TASK DETAILS: All lines in the records below that hold "Figure" are to be shown.

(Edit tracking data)

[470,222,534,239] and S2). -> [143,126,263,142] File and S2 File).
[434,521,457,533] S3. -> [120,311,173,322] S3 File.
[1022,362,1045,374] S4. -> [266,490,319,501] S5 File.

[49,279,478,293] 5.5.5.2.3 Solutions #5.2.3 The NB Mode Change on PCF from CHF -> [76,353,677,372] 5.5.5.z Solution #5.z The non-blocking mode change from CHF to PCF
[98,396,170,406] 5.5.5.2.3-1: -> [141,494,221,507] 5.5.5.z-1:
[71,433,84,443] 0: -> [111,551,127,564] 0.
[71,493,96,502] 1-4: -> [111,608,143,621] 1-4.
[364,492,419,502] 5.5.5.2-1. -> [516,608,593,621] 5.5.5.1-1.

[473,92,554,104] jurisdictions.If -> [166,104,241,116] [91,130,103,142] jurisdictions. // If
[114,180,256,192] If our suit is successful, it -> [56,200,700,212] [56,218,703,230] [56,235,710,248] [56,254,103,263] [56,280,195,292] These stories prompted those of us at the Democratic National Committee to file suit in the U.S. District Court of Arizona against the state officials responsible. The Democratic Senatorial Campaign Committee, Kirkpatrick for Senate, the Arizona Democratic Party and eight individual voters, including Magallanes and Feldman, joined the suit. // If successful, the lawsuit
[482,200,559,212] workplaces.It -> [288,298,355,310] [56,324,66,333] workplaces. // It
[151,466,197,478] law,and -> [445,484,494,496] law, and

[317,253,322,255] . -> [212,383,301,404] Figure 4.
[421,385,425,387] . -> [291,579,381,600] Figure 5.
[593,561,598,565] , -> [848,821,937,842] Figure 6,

WRITTEN REPLY:
[317,253,322,255] . -> [212,383,301,404] Figure 4.
[421,385,425,387] . -> [291,579,381,600] Figure 5.
[593,561,598,565] , -> [848,821,937,842] Figure 6,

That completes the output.